Perkenalan yang sangat berkesan di hati. Menyebabkan saya terus mencari informasi mengenai negeri Maiyah ini, tulisan-tulisan Mbah Nun yang tidak terbayangkan bagaimana cara menulisnya sehingga tulisan beliau bisa sangat dinikmati kata per kata, walau masih sulit untuk memahaminya. Sampailah saya kemudian mengenal forum Kenduri Cinta, sebuah Majelis Masyarakat Maiyah yang berada paling dekat dari rumah saya untuk didatangi. Semangat untuk selalu berusaha hadir pada acara Maiyahan rutin bulanan Kenduri Cinta, menyebabkan dapat berkenalan dengan jamaah Maiyah lainnya, beberapa teman Jamaah Maiyah dari Tangerang menjadi penghantar untuk mengenal Kenduri Cinta lebih dalam, saya kemudian mengikuti kegiatan Reboan yang rutin dilaksanakan setiap minggunya. Di bulan Juni ini, Kenduri Cinta akan memasuki usia ke 18 tahun.

Sebuah perjalanan yang jelas tidak mudah, terutama dalam hal merawat forum selama sekian waktu tersebut. Pada saat mengikuti Maiyahan sebagai jamaah, saya sering bertanya dalam hati, bagaimana persiapannya untuk membuat sebuah forum yang dihadiri oleh berbagai jenis kalangan di ibukota dengan segala macam perbedaan yang ada ? Ternyata dalam forum reboan itulah kita bisa belajar untuk menerima dan menikmati hal-hal kecil yang terkesan sederhana namun dibutuhkan niat tulus dan semangat yang kuat agar Majelis Masyarakat Maiyah ini dapat terus terjaga.

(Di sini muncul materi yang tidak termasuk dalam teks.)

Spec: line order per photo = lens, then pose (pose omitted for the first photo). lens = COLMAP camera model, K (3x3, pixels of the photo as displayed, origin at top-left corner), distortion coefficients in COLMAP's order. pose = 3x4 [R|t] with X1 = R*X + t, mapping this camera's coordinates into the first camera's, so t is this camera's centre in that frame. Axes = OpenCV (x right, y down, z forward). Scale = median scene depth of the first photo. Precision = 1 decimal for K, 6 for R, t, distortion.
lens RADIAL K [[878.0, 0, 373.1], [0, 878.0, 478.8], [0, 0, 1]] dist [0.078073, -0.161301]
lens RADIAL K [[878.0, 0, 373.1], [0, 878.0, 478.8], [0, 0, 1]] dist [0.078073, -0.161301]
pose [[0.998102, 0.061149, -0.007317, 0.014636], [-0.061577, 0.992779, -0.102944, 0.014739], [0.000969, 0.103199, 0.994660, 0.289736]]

Beberapa kali workshop diadakan oleh Komunitas Kenduri Cinta, jelas memperlihatkan bahwa forum ini mencoba membuka pintu untuk terjadinya ruang-ruang sesuai potensi yang kita miliki agar dapat terus memberi, memancar, dan mengalirkan nilai-nilai Maiyah dalam sambungan persaudaraan sesama jamaah.

Miliki hati petani”, dawuh Mbah Nun pada majelis Padhangmbulan 28 Mei 2018 lalu, menjadi salah satu pembahasan pada Reboan menjelang ulang tahun Kenduri Cinta ke-18, merupakan rumusan kedua bagi saya setelah rumusan sebelumnya yakni “Hari ini adalah benih”, menjadi bekal untuk mengaplikasikan nilai-nilai Maiyah tersebut sesuai dengan potensi yang diminati, yakni terus meneliti dibidang kemakmuran ekonomi dalam negeri maiyah ini dengan pertanyaan awal sebagai bahan bakarnya, dimana lokomotif yang bisa menggerakkan ekonomi tersebut dengan konteks ideologi prinsip jual-beli bersama Tuhan ini berada, dan bagaimana mengaktifkannya.